Many intermediate fusion methods have been recently proposed for the V2V cooperative perception, however all of them assume the ideal communication. The only V2V cooperative perception work that does not assume the ideal communication just studied the communication delay. Lossy communication is common in the realworld V2V communication, which might introduce incomplete or inaccurate shared intermediate features during the V2V communication. Failing to handle lossy communication will make the V2V cooperative perception system vulnerable and inefficient, as shown in Fig. 1.

Figure 1. Illustration of the V2V cooperative perception pipeline and its detection performance drop suffering from lossy communication on the public digital-twin CARLA simulator based OPV2V dataset, where three intermediate fusion methods all trained under ideal communication are displayed: CoBEVT, F-Cooper, and V2X-ViT.

Evaluation

Metric: Average precision (AP) at IOU=0.5, 0.7. the evaluation range as $x \in [−140, 140]$ meters, $y\in [−40, 40]$ meters.

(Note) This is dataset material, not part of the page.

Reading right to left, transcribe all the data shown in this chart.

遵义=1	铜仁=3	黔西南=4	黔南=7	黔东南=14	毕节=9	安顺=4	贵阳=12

Experiment details: 1) Ideal Communication, where all data transmissions are under perfect communication; 2) Lossy Communication, where all intermediate features from other CAVs suffer from the lossy communication except the ego vehicle feature. To simulate the lossy communication, the shared intermediate features are randomly selected by a random probability $p \in [0, 1]$, then replaced by random noise, which is generated by a uniform distribution within the range of original intermediate features.

Baseline: No Fusion, F-Cooper, V2VNet, OPV2V, CoBEVT, V2X-ViT.

Datasets

OPV2V

Result

Table 1. 3D detection performance comparison on two testing sets of OPV2V based on the training of scheme II.

Method

This paper proposes a novel intermediate LCaware feature fusion framework. The overall architecture of the proposed framework is illustrated in Fig. 2, which includes five components: 1) V2V metadata sharing, 2) LIDAR feature extraction, 3) Feature sharing, 4) LC-aware repair network and V2V Attention module, 5) classification and regression headers.

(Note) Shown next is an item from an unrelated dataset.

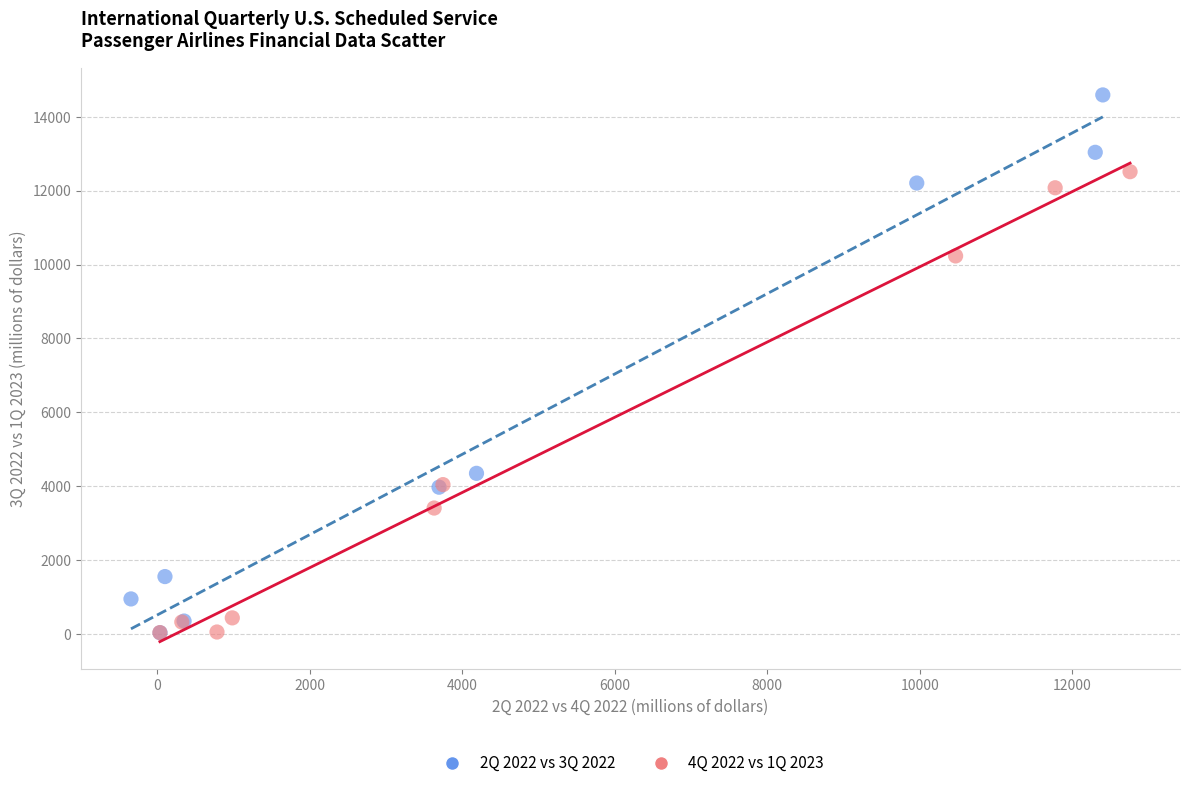

Which series has the widest spread of Y values?

2Q 2022 vs 3Q 2022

Figure 2. The architecture of LC-aware feature fusion framework. The proposed model includes five components: 1) V2V metadata sharing. 2) LIDAR feature extraction. 3) Feature sharing, 4) LC-aware Repair Network and V2V Attention Module. 5) classification and regression header.

LC-aware Repair Network

Figure 3. Illustration of LC-aware Repair Network. The LC-aware Repair architecture for feature recover is based on the encoder-decoder structure, which outputs per-tensor feature kernels. These kernels then are applied to the input lossy features.

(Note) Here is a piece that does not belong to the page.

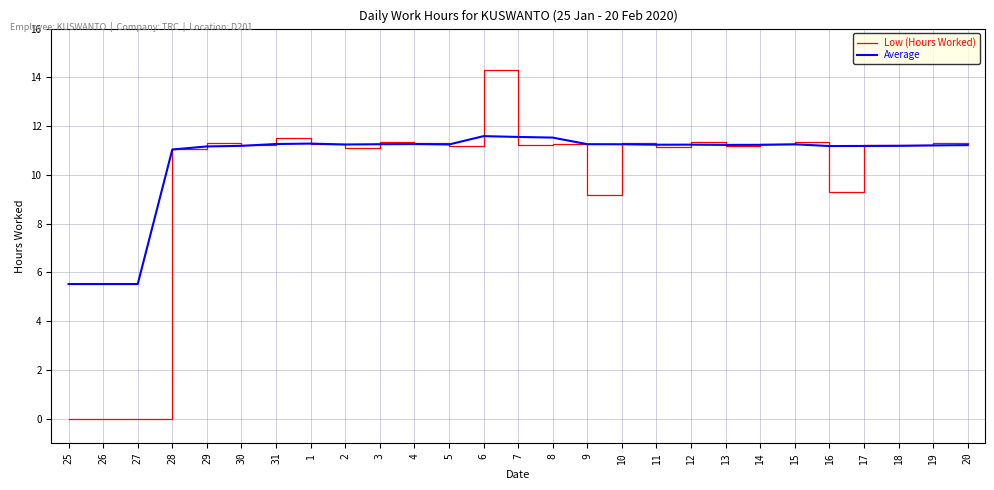

What is the highest value of the Low (Hours Worked) series?

14.3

The framework of the CL-aware repair network is shown in Fig. 3, which is an encoder-decoder architecture with skip connections. This network generates a specific per-tensor filter kernel to jointly align and recover the input damaged feature to produce a recovered version of the output feature. The input feature for CL-aware repair network is $S \in R^{c \times h \times w}$, then a tensor-wise kernel K is generated and applied to $S$ to produce the recovered output feature $\hat{S} \in R^{c \times h \times w}$. the specific tensorwise filter kernel could be simply formulated as

\[K = Conv(S),\]

and the value at each tensor t in our output feature $\hat S$ is

\[\hat S^t = K^t \circledast S^t\]

V2V Attention Module

Figure 4. The architecture of V2V Attention Module including the intra-vehicle attention of ego vehicle and uncertainty-aware inter-vehicle attention. The final output is a fusion feature with interaction between ego feature and other shared featured from other CAVs.